Data under study:
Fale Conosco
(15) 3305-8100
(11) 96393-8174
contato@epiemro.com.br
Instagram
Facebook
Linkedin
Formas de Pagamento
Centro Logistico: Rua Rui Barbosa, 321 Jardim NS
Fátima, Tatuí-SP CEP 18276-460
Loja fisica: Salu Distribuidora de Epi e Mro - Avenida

--

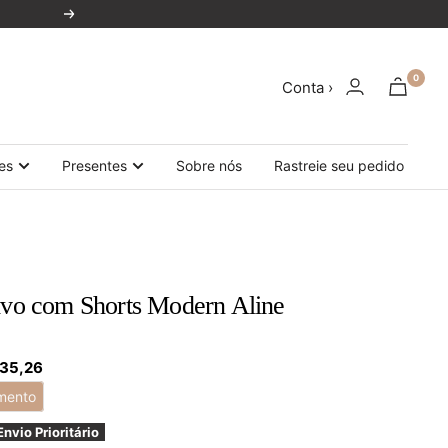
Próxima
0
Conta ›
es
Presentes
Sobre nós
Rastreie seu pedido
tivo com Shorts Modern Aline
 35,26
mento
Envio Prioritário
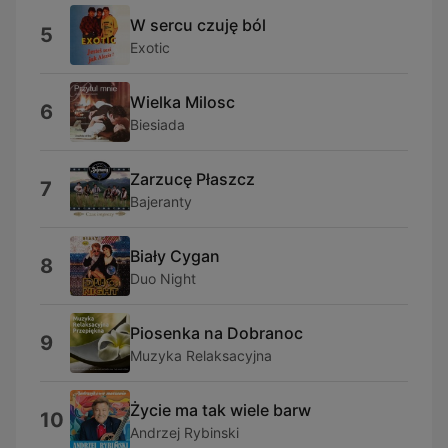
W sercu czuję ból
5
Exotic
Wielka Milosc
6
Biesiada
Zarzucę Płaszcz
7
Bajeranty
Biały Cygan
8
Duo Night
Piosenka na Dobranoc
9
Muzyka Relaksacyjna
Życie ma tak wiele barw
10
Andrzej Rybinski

* * *

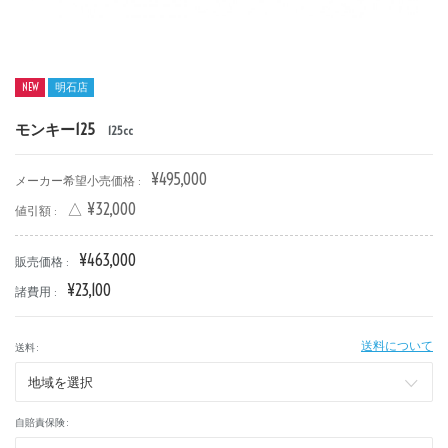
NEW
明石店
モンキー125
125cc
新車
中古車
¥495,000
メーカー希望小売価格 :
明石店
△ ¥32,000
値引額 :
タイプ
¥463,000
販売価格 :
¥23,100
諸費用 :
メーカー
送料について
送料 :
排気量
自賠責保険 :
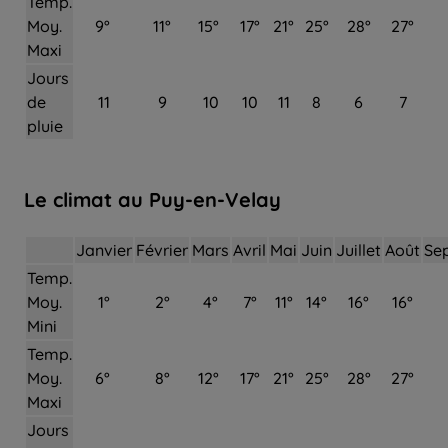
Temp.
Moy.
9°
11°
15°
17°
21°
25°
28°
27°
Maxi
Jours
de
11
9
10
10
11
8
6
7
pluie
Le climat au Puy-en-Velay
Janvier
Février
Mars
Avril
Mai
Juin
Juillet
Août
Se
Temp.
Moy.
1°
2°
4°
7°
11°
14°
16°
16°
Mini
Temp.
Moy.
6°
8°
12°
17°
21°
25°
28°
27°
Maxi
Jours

Exercise objective:
Copy verbatim the lines of the material, starting at the line that contains "Fale Conosco" and ending at the line that contains "Loja fisica: Salu", with both of those lines included.

Response to this task:
Fale Conosco
(15) 3305-8100
(11) 96393-8174
contato@epiemro.com.br
Instagram
Facebook
Linkedin
Formas de Pagamento
Centro Logistico: Rua Rui Barbosa, 321 Jardim NS
Fátima, Tatuí-SP CEP 18276-460
Loja fisica: Salu Distribuidora de Epi e Mro - Avenida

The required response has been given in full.